Через минуту пан Павловский уже сидел в нашей палатке и блистал своею осведомлённостью. Он действительно знает чересчур много для человека, стоящего вне армии. Он знает, где расположены парки, сколько их, сколько осталось в Янове, в Белгорае, в Шебершине. Называет по номерам все дивизии, проходившие через Гуциско. Навязывается с беседами и стратегическими соображениями. В суждениях он смел, ироничен, как будто чуть провоцирует на свободные разговоры. Но в то же время осторожен и фальшиво подыгрывается то так, то этак. В доме у него наш телефон. От штаба дивизии какие-то охранные записки. Похоже, будто это наш собственный шпион. Но возможна и обратная версия. Со мной он особенно любезен и, глядя мне пристально в глаза, говорит очень вкрадчиво:

— Вам я скажу такое, что вчера при них сказать не хотел. Вы думаете, австрийцы действительно грабили? Ни зёрна.
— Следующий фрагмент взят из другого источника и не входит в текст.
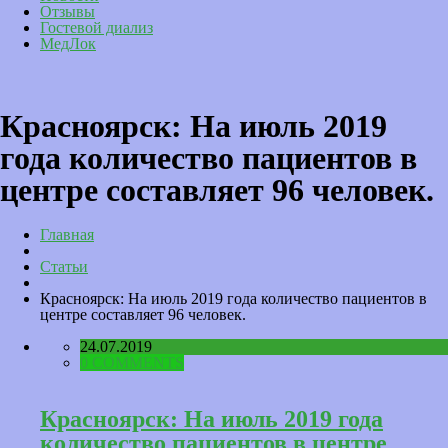
Отзывы
Гостевой диализ
МедЛок
Красноярск: На июль 2019
года количество пациентов в
центре составляет 96 человек.
Главная
Статьи
Красноярск: На июль 2019 года количество пациентов в
центре составляет 96 человек.
24.07.2019
0 COMMENTS
Красноярск: На июль 2019 года
количество пациентов в центре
Брать-то брали, но за каждую травку платили, за каждый кусок хлеба давали деньги. «Мы даром не хотим, мы не нищие, а солдаты», — говорили они нам. Шесть недель прожили они тут. Вы понимаете, я не немец... Но я бы хотел, чтобы они всю жизнь не уходили отсюда. Многие капиталы успели нажить за эти шесть счастливых недель. Клянусь вам Богом, мы теперь живём только тем, что получили от них. А наши? Грабители! Мародёры! Скажите сами: разве это хорошо? Выпасли весь клевер у меня на лугах и полушки медной не заплатили. Дрова жгут. Я им ничего не говорю, я даю... Попробуй не дать! Но я ведь заплатил за эти дрова сто рублей зимою. Я для себя готовил.

— Скажите, пан Павловский, что вам даёт такую смелость так откровенничать со мной?
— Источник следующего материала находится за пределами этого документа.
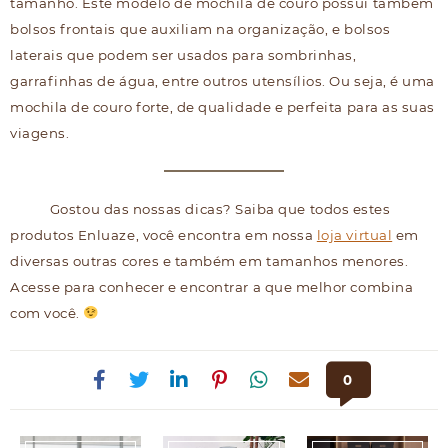
tamanho. Este modelo de mochila de couro possui também
bolsos frontais que auxiliam na organização, e bolsos
laterais que podem ser usados para sombrinhas,
garrafinhas de água, entre outros utensílios. Ou seja, é uma
mochila de couro forte, de qualidade e perfeita para as suas
viagens.
Gostou das nossas dicas? Saiba que todos estes
produtos Enluaze, você encontra em nossa
loja virtual
em
diversas outras cores e também em tamanhos menores.
Acesse para conhecer e encontrar a que melhor combina
com você.
0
— Моё высокомерное самомнение, пан доктор. Я же крепко уверен, что в прекрасном саду Божием есть ещё хорошие люди... А хотите знать, что рассказывает пантофлёва почта?.. Пантофлёва почта рассказывает, что Перемышль уже пал и что там взята в плен масса русского войска... — Пан Павловский присел ко мне на постель и зашептал доверчивым голосом: — А слыхали вы, как на рассвете жаворонки свистели?

— Какие жаворонки?

— Те самые, после которых на полях остаются окровавленные головы... Знаете, что это обозначает? Вас теперь заманивают за Сан. Пальбу слыхали? Это наши стреляли...

— Извините, пане. Я, признаться, совершенно не понимаю, кого вы разумеете под «нашими» — русских или австрийцев?

Пан Павловский лукаво рассмеялся:

— Ей-богу, пан доктор, вы-таки шельма: я сам, сказать вам по совести, не знаю... Но на этот раз — русские. Это ваши войска строили под огнём мост через Сан влево от Рудника. Сегодня будут строить мост направо от Рудника. Австрийцы не стреляют. — Пан Павловский сделал загадочную паузу. — А почему они не стреляют? Дают нам (или вам) достроить мосты. Дадут построить ещё четыре моста. А потом, когда наши войска перейдут, они своими тяжёлыми дальнобойными орудиями разобьют мосты и прижмут вашу армию к Сану. Теперь они уводят за собой всех жителей, даже малых детей, собачки не оставляют. Забирают скот, лошадей, птицу. Говорят, готовят кладбище для русской армии.

— Откуда это у вас такая завидная осведомлённость?

— Откуда — вы не спрашивайте. Если хотите знать, то за три недели до вашего отступления из Галиции нам уже передали, что здесь скоро будет русская армия. Мы смеялись, а оказалось — верно. Они хотят теперь, чтобы вы перешли за Сан и сами перетащили всю свою артиллерию, обозы и парки к ним. Когда мосты будут уничтожены, вам поневоле придётся все оставить у них.